We’d admired the classic styling of the touring and city riding shoes from Quoc Pham for quite some time, and were happy this year to get ahold of a pair for some longer term testing. I’ve been riding around the city for more than half a year in the all leather mid-height boots, and have been mostly pleased. Probably the biggest improvement is that they’ve replaced my standard fare of commuting in regular mountain bike shoes and then changing into another pair of shoes at the office, so that it was possible to get around without screaming cyclist everywhere I went. Get the full lowdown on the boots, as well as one setup trick that they needed…
The Urbanite Mid boots are a traditionally constructed all leather lace-up shoe with a siped rubber sole and a cutout for an SPD cleat. The sole is fairly flexible, but gets a reinforced nylon shank through its mid section to stiffen it up around the cleat and offer pedaling comfort and efficiency. (We alternate calling them boots and shoes because Quo Pham calls them shoes, but we lean towards a variation on the chukka boot.)
On the outside the soles get a deep 9mm recess for the cleat that leaves about 3mm of clearance over our Crank Brothers cleats even with the shoe shields installed, so there is not any clicking as you walk. Inside the boots there is a recessed section at the sole of the shoe for the pedal insert/cleat nut that is then covered flush with a taped down piece of felt for a smooth transition. They then come with a set of light cork insoles.
Setting up the Urbanite was a little tricky as the material that makes up the cleat recess is relatively soft. When we installed a pair of Crank Brothers cleats, their relatively small footprint compressed the material when they were properly torqued causing the boots to be a bit difficult to clip in to a pedal (see the second image). What we didn’t notice at first was that the threads we were using of the pedal insert cinched down tight into the cleat’s holes making the other threads push up against the back of the cleat. As we tightened the cleat, the cleat nut actually bent a bit which made it rise up on the inside of the shoe (as you can see in the third image) creating an edge inside the shoe that caused discomfort through the felt liner and cork insole. We opened up the shoe, straightened out the cleat nut, and reinstalled the cleats with Crank Brothers shoe shields which help a bit to spread the compression on the sole plate. Since then we haven’t had any further issues, but would probably rather see the shoes ship with a single position cleat nut which would have avoided the issue from the start.

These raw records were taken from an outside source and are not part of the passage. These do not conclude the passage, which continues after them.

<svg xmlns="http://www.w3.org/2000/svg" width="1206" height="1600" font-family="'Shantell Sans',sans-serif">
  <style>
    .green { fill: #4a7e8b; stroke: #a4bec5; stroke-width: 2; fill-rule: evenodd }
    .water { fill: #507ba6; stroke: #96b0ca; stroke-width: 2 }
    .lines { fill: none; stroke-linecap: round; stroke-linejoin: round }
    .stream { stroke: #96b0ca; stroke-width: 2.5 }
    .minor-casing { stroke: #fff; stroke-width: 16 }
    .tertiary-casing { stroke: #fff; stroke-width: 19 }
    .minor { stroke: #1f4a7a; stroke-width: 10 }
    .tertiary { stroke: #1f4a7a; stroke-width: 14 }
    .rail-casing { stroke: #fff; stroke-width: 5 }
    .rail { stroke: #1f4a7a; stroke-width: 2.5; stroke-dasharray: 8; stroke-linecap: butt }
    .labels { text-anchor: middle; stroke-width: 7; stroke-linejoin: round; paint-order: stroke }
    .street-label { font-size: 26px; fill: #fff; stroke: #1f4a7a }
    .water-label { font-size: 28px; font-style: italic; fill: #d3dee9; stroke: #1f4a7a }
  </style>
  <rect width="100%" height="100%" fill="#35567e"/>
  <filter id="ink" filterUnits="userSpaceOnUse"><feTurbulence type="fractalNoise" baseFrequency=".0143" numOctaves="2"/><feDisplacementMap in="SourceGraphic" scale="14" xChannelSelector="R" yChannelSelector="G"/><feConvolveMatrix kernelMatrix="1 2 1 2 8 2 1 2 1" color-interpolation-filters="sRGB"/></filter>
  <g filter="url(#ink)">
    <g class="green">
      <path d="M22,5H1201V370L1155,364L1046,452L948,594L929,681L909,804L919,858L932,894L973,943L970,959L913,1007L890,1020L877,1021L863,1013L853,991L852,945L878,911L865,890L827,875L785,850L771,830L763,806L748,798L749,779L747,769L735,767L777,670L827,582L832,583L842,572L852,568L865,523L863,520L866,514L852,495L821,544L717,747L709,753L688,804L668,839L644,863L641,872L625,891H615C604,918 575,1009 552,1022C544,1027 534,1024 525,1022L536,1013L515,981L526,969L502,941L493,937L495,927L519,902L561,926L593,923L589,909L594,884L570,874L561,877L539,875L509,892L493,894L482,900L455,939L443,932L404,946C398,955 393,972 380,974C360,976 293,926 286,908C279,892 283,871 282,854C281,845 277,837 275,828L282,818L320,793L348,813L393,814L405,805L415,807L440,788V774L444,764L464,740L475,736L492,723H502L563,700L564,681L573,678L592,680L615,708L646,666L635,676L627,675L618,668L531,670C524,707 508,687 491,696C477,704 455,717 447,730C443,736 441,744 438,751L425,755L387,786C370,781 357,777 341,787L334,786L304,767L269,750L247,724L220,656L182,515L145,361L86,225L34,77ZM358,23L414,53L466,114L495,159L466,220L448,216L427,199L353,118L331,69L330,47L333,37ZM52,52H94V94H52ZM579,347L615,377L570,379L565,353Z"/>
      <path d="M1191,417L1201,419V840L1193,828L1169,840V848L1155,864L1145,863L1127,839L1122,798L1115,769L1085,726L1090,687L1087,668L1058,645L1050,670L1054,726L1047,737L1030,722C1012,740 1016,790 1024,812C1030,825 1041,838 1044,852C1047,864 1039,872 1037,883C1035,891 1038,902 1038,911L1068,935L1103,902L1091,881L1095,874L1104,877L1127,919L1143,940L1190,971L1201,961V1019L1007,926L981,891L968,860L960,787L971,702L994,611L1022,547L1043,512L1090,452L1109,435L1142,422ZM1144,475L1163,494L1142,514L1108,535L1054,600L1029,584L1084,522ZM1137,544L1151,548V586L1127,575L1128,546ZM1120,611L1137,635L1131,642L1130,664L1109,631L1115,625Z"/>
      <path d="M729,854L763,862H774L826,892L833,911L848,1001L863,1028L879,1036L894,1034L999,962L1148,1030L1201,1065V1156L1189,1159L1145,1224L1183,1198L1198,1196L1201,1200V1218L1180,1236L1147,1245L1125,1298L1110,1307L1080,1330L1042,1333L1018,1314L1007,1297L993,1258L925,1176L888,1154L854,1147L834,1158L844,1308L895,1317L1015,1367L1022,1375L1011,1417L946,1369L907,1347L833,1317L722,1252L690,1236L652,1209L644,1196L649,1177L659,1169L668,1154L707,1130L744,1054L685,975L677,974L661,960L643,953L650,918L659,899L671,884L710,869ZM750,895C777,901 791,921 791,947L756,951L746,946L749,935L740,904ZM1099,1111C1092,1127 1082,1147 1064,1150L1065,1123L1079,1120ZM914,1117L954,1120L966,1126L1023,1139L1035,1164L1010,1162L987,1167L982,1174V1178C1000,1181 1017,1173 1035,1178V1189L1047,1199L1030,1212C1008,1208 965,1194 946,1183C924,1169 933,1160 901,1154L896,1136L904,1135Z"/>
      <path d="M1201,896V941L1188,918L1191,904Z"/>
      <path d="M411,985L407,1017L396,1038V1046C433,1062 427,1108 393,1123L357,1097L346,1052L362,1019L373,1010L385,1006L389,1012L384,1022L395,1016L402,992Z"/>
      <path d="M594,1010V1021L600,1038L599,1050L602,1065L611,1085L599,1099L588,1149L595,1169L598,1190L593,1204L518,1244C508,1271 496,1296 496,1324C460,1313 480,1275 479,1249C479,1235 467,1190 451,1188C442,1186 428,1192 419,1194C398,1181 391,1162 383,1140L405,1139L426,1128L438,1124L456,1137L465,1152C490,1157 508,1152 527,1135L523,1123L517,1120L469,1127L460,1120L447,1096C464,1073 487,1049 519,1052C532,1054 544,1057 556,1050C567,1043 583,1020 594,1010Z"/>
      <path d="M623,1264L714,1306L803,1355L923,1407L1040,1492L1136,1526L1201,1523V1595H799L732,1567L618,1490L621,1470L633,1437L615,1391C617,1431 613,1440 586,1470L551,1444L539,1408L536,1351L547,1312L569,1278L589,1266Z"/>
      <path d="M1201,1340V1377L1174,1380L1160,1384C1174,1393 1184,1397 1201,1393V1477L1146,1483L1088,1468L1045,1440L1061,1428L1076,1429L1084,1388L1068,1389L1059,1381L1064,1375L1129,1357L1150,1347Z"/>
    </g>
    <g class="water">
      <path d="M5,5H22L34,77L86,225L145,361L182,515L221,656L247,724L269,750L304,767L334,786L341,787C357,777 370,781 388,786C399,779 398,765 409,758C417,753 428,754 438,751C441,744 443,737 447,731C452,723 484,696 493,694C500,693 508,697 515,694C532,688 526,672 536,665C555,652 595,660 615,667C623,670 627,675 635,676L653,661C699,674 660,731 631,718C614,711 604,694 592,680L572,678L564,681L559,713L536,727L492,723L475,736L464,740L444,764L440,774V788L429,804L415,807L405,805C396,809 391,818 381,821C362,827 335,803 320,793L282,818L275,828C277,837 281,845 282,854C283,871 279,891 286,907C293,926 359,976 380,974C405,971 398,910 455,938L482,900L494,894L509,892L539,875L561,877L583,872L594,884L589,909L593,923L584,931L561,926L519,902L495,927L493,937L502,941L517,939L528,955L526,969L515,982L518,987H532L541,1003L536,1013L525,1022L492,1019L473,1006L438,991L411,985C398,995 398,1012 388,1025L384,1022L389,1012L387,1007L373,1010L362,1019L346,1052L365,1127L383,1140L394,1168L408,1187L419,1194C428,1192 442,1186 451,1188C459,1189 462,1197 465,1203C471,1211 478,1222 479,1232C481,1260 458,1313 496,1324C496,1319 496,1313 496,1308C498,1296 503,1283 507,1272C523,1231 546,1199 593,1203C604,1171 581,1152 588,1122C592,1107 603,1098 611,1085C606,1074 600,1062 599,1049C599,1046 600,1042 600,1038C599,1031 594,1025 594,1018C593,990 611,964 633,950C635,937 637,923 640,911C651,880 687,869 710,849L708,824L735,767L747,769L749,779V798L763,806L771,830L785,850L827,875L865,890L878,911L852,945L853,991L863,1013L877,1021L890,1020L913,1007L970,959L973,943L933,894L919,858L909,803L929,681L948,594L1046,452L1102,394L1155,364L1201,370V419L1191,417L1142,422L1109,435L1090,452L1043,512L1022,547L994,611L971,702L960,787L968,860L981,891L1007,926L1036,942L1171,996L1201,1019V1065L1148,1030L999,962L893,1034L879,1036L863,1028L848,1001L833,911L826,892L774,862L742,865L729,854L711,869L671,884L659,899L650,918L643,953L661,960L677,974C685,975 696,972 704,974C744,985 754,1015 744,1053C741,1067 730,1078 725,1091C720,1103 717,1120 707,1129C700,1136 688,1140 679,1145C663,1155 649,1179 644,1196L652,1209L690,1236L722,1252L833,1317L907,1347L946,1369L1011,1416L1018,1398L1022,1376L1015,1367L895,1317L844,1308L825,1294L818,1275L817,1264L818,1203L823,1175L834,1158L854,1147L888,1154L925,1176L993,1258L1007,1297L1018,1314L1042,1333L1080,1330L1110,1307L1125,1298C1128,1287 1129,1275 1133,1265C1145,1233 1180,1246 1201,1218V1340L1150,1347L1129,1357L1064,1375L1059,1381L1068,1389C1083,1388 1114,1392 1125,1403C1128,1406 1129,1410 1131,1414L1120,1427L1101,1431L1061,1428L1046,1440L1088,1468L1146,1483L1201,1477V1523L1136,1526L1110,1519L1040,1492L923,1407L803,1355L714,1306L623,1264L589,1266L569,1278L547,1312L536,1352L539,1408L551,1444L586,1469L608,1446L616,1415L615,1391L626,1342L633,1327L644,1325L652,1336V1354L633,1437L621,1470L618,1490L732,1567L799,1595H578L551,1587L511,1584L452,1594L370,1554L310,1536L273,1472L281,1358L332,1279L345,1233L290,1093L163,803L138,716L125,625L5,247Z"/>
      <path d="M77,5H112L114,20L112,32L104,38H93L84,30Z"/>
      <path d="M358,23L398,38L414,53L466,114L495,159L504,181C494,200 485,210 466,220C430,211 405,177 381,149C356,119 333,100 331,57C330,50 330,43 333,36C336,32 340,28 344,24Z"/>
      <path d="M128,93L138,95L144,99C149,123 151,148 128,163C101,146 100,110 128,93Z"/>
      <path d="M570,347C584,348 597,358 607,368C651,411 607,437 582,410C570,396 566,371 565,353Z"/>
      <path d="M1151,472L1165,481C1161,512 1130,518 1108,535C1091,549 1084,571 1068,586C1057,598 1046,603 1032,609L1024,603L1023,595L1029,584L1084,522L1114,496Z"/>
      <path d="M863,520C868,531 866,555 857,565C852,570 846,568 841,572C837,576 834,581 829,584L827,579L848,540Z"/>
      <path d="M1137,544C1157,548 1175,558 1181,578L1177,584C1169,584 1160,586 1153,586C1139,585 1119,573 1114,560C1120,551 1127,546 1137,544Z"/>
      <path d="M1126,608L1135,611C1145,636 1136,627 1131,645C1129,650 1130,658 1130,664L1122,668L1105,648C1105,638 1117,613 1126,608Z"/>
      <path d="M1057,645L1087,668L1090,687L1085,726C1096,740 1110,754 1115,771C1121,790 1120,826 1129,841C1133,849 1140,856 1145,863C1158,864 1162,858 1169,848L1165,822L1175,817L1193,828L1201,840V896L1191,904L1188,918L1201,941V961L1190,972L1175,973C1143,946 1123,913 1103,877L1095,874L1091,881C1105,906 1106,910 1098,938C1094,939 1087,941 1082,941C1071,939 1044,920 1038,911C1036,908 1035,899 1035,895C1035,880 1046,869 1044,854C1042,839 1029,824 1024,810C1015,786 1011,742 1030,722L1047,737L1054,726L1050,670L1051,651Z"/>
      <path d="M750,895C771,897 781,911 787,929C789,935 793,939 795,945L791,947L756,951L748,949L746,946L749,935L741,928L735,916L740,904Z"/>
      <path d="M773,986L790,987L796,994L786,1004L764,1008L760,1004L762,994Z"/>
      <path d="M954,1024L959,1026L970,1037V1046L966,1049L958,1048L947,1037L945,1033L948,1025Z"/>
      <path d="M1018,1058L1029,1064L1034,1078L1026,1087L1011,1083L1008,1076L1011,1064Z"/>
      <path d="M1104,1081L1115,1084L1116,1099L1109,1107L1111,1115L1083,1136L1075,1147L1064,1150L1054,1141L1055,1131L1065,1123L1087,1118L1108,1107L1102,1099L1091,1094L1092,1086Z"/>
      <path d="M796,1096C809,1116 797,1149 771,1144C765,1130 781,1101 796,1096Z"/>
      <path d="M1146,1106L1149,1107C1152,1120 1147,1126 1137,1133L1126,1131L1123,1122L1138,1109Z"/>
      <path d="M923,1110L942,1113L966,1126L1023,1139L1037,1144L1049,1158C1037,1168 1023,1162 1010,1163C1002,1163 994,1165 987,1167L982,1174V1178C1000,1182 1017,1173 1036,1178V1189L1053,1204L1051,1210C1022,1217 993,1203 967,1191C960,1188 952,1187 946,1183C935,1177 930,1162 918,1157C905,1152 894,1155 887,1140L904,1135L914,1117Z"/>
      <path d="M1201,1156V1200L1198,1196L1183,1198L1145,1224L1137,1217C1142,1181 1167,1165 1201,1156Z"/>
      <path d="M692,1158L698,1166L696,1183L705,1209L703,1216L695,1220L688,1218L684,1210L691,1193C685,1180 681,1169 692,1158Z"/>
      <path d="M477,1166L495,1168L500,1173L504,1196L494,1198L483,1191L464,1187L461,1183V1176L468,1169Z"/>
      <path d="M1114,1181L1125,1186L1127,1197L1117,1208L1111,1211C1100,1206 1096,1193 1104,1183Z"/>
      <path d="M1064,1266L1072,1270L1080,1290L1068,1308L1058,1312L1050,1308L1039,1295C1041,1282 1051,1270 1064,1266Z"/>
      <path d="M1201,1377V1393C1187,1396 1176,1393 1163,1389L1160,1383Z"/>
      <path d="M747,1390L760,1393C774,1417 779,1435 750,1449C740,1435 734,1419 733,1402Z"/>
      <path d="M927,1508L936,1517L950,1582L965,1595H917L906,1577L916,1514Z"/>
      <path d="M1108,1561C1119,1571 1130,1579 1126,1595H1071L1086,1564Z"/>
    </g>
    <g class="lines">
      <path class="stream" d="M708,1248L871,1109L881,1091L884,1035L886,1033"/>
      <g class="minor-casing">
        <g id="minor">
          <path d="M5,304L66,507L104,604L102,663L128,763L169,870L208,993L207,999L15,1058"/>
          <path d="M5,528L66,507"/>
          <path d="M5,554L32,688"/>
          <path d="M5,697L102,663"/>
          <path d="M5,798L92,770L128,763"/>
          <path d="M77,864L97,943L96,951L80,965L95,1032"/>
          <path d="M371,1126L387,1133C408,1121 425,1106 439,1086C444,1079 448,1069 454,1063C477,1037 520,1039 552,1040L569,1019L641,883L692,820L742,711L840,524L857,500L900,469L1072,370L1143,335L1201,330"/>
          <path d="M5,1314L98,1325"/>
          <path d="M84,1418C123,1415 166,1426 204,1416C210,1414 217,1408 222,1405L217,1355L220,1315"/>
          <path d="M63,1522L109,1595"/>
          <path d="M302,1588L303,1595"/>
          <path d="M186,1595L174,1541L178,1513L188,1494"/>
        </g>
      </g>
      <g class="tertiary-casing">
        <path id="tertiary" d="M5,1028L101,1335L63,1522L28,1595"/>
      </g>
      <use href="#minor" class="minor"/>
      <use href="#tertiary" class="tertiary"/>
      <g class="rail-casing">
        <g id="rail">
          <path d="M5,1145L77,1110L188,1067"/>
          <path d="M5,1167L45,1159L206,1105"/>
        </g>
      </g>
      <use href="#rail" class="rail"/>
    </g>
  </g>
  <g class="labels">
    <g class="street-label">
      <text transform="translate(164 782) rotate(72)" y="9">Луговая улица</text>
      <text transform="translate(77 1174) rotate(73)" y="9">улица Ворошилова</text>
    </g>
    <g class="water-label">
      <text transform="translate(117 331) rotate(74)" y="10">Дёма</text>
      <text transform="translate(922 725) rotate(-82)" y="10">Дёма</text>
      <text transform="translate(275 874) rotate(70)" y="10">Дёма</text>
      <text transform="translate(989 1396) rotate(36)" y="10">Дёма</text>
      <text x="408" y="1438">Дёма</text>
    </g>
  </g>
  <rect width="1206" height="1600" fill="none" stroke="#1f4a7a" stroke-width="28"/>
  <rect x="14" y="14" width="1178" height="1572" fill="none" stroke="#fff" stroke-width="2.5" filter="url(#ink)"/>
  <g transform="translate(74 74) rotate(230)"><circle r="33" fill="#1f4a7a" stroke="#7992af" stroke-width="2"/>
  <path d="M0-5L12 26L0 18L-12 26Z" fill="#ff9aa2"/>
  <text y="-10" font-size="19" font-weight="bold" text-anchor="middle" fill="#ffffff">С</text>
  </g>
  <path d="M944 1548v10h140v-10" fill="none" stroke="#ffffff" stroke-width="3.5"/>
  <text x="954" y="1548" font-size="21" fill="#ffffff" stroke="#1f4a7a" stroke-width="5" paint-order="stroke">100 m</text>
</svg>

Other than the slightly picky setup, the Urbanite Mid has been an excellent boot throughout our test. As a proper leather shoe, they were actually pretty stiff when I first put them on and had to be properly broken in. I made the mistake of lacing them super tight for the first ride and day wearing them and came home on the verge of getting blister on both feet. But I put them aside for a few days, and came back laced a bit looser for about a week to break them in correctly. Since then the fit has been perfect, and I can lace them either loose or tight depending on my mood and the type of socks I wear.
They are completely comfortable to wear all day, and feel great pedaling to and from the office, sitting at a desk, and walking around town. Their simple understated look has also been great as they look good with a pair of jeans or even something a bit more formal. It’s not to be underestimated how nice it is to have a pair of shoes that are all-day comfortable walking around and still clip in to a set of pedals to ride home. I can count the number of times I’ve ridden up the street on eggbeaters to pick something up or meet someone for a beer without putting on cycling shoes, because I just didn’t want to spend the time in mountain bike shoes. With these, that is totally gone. They are my new go-to for casually getting around by bike.
Based in the UK, Quoc Pham sells the Urbanite Mid for £180, but the ship worldwide and have distributors all over too. UK deliveries are free, EU shipping is £10 per pair of shoes, and £15 everywhere else.